The problem
Reproduce the complete set of records exactly. No picture is to appear in the copy.

Data extract
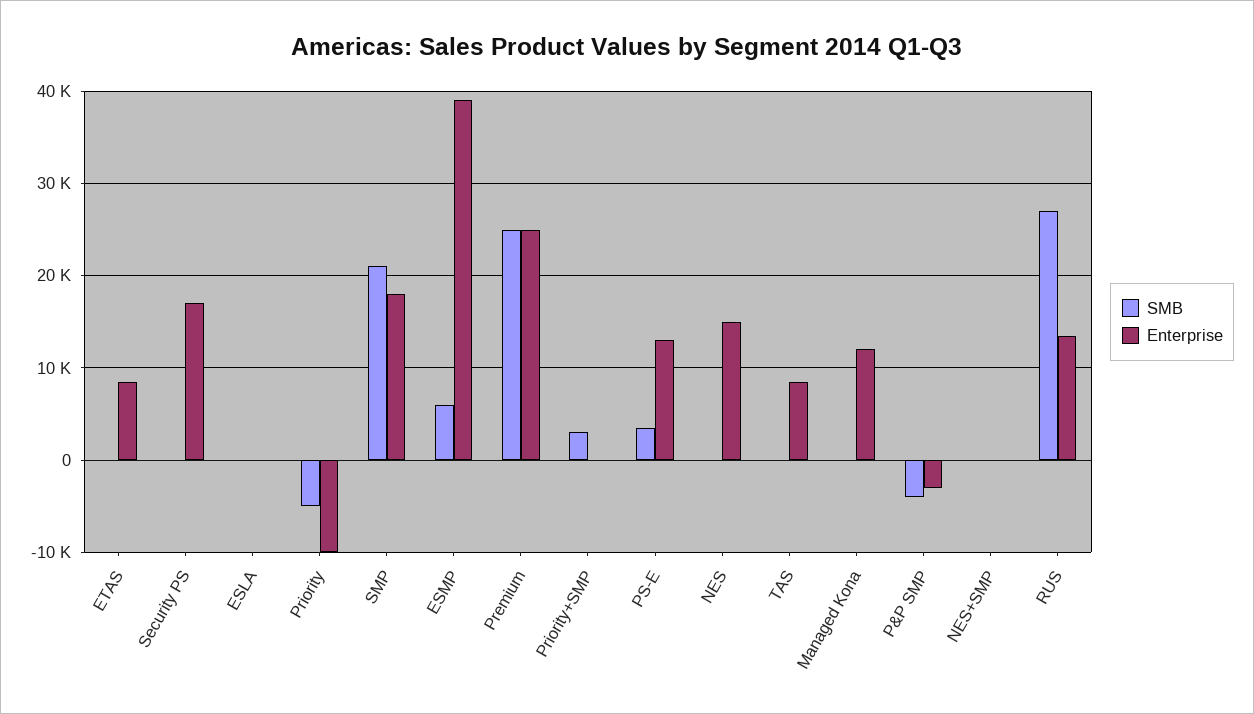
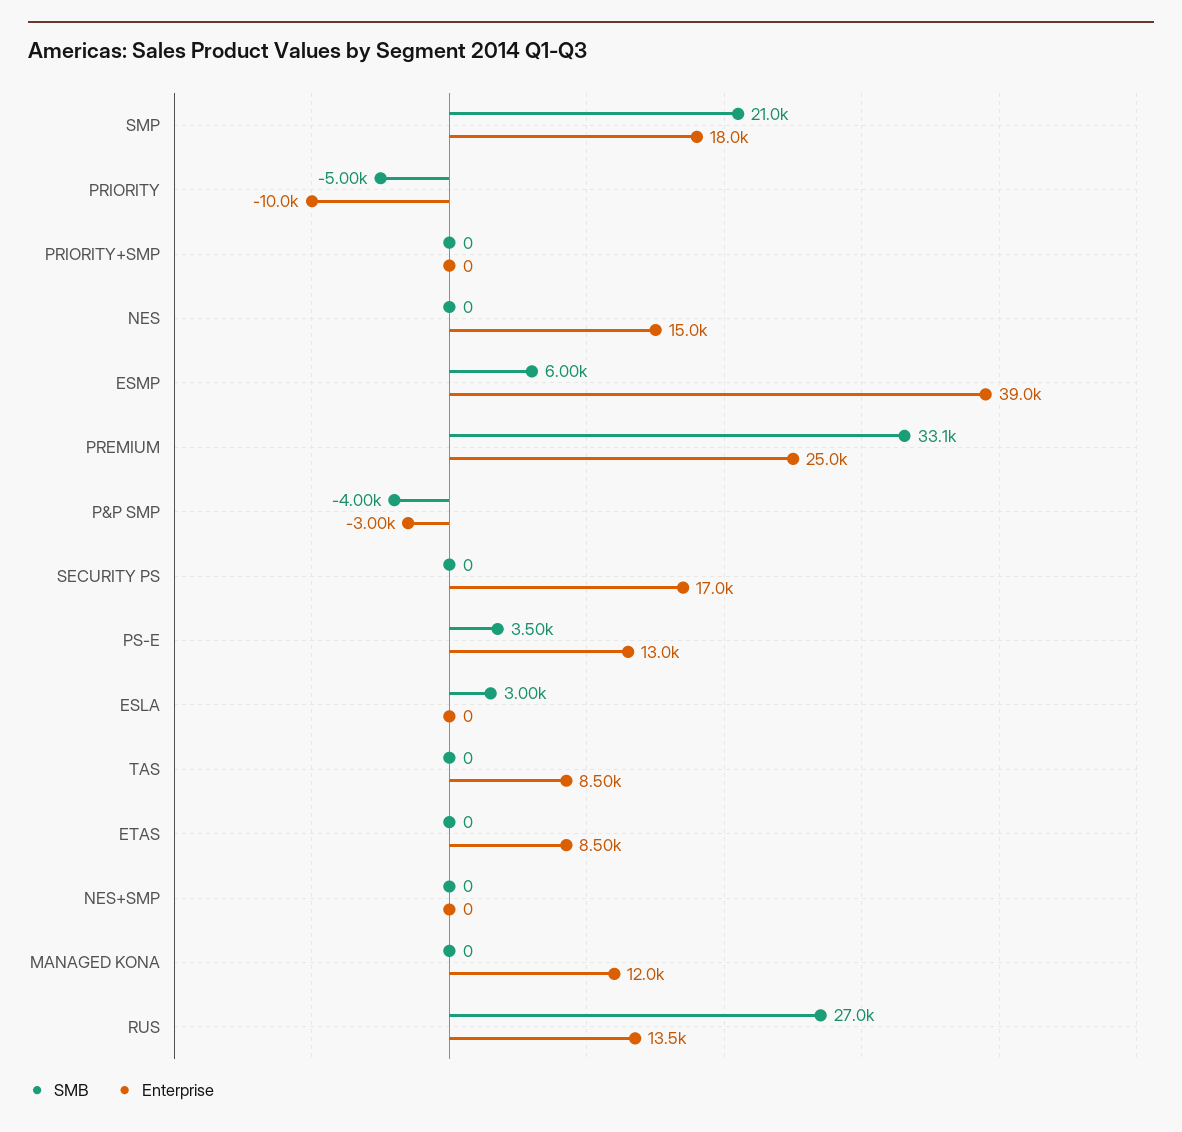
  {
    "SMB": {
      "ETAS": 0,
      "Security PS": 0,
-     "ESLA": 0,
+     "ESLA": 3000,
      "Priority": -5000,
      "SMP": 21000,
      "ESMP": 6000,
-     "Premium": 25000,
+     "Premium": 33100,
-     "Priority+SMP": 3000,
+     "Priority+SMP": 0,
      "PS-E": 3500,
      "NES": 0,
      "TAS": 0,
      "Managed Kona": 0,
      "P&P SMP": -4000,
      "NES+SMP": 0,
      "RUS": 27000
    },
    "Enterprise": {
      "ETAS": 8500,
      "Security PS": 17000,
      "ESLA": 0,
      "Priority": -10000,
      "SMP": 18000,
      "ESMP": 39000,
      "Premium": 25000,
      "Priority+SMP": 0,
      "PS-E": 13000,
      "NES": 15000,
      "TAS": 8500,
      "Managed Kona": 12000,
      "P&P SMP": -3000,
      "NES+SMP": 0,
      "RUS": 13500
    }
  }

Exercise result
  {
    "SMB": {
      "ETAS": 0,
      "Security PS": 0,
-     "ESLA": 0,
+     "ESLA": 3000,
      "Priority": -5000,
      "SMP": 21000,
      "ESMP": 6000,
-     "Premium": 25000,
+     "Premium": 33100,
-     "Priority+SMP": 3000,
+     "Priority+SMP": 0,
      "PS-E": 3500,
      "NES": 0,
      "TAS": 0,
      "Managed Kona": 0,
      "P&P SMP": -4000,
      "NES+SMP": 0,
      "RUS": 27000
    },
    "Enterprise": {
      "ETAS": 8500,
      "Security PS": 17000,
      "ESLA": 0,
      "Priority": -10000,
      "SMP": 18000,
      "ESMP": 39000,
      "Premium": 25000,
      "Priority+SMP": 0,
      "PS-E": 13000,
      "NES": 15000,
      "TAS": 8500,
      "Managed Kona": 12000,
      "P&P SMP": -3000,
      "NES+SMP": 0,
      "RUS": 13500
    }
  }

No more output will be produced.